**Tarefa A:** Reproduza fielmente, do texto sobre a alimentação em Vilar, todo o trecho que vai desde "A refeição da" até "festas era confeccionado.".
**Tarefa B:** Indique se cada afirmação está de acordo com o texto sobre a alimentação em Vilar, respondendo sim ou não e citando as palavras do texto que o decidem: (i) A broa era cozida de quinze em quinze dias. (ii) O pão de trigo só se fazia pelas festas. (iii) A fruta, o leite e os ovos faziam parte da alimentação de todos os dias.

**Texto de leitura:**
Não se pode
afirmar que a cozinha em Vilar é rica em tradições. No dia a
dia a alimentação era pobre. Normalmente os trabalhos do campo
obrigavam a tarefas diárias de sol a sol e a comida era levada
logo de manhã ou então a mãe de família ia levá-la ao local
de trabalho. De manhã o alimento mais vulgar era à base de carne
de porco frita, especialmente o toucinho. No campo era o caldo de
hortaliça com feijão e carne de porco. A broa era um alimento
rico por excelência que se comia com azeitonas, toucinho frito ou
sardinha de barrica. A fruta, o leite e os ovos raramente entravam
na alimentação diária pois esses produtos eram fonte de receita
para aquisição de outras necessidades. À noite era vulgar ver
enormes famílias à volta duma mesa comendo todos dum enorme
prato de barro vermelho, onde as batatas e hortaliça com toucinho
frito, sardinha de barrica e raramente bacalhau ou ovo e um ténue
fio de azeite era a comida de todos os dias.
A refeição da
noite chamada de ceia era como uma solenidade, comida em silêncio
e respeito finda a qual se agradecia a Deus a sua dádiva.
A broa era
cozida de oito em oito dias conservando-se normalmente numa tábua
pendurada duma trave com uma toalha por cima, e o pão de trigo só
pelas festas era confeccionado.
É natural que
nas casas mais abastadas houvesse outra alimentação mais rica,
mas não era a regra.

**Registos fornecidos:**
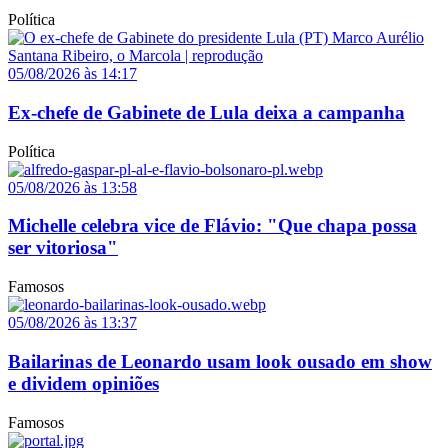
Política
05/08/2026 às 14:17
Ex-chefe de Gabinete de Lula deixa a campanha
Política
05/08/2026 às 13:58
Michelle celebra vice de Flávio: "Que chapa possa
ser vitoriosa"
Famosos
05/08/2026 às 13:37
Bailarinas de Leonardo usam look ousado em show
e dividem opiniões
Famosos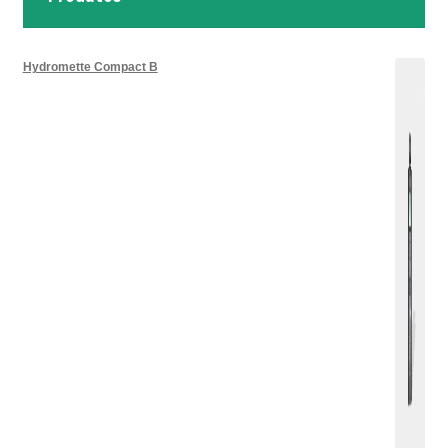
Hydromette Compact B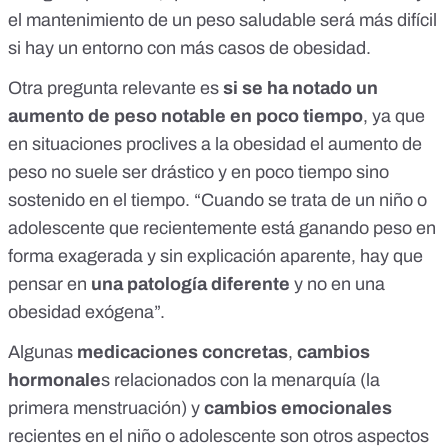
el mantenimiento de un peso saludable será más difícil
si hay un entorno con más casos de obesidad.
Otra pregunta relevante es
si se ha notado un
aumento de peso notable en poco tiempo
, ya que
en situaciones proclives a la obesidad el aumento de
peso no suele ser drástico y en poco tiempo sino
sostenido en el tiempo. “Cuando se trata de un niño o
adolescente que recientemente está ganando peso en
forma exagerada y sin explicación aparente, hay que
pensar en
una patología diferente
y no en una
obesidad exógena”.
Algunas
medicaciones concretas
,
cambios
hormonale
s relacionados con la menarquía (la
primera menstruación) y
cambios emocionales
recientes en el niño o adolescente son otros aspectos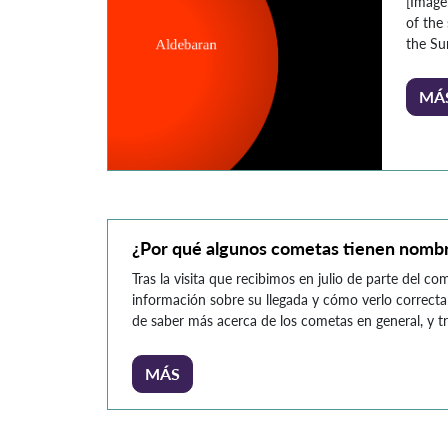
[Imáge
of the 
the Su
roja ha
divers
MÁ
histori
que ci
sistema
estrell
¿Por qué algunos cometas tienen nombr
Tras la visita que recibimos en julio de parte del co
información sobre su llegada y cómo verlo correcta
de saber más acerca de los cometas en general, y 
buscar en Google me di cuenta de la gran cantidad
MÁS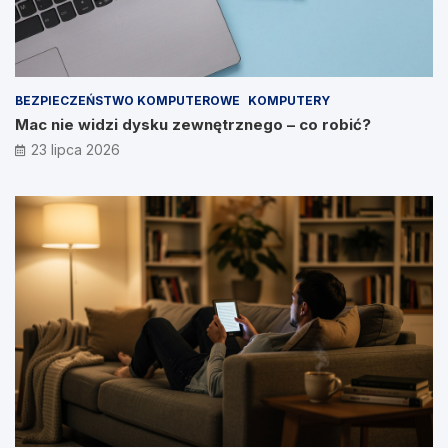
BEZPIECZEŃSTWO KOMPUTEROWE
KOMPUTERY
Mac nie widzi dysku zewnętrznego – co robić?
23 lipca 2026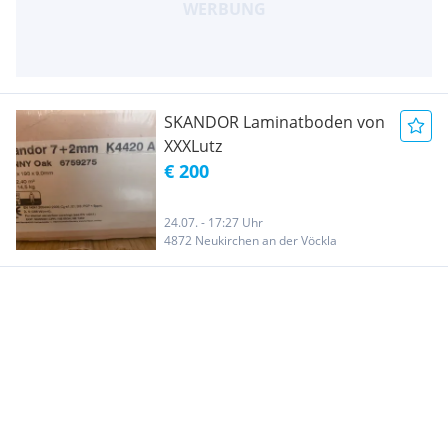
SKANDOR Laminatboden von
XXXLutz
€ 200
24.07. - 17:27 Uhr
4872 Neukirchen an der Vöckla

**Resposta A:**
A refeição da
noite chamada de ceia era como uma solenidade, comida em silêncio
e respeito finda a qual se agradecia a Deus a sua dádiva.
A broa era
cozida de oito em oito dias conservando-se normalmente numa tábua
pendurada duma trave com uma toalha por cima, e o pão de trigo só
pelas festas era confeccionado.

**Resposta B:**
(i) Não: "A broa era cozida de oito em oito dias".
(ii) Sim: "o pão de trigo só pelas festas era confeccionado".
(iii) Não: "A fruta, o leite e os ovos raramente entravam na alimentação diária".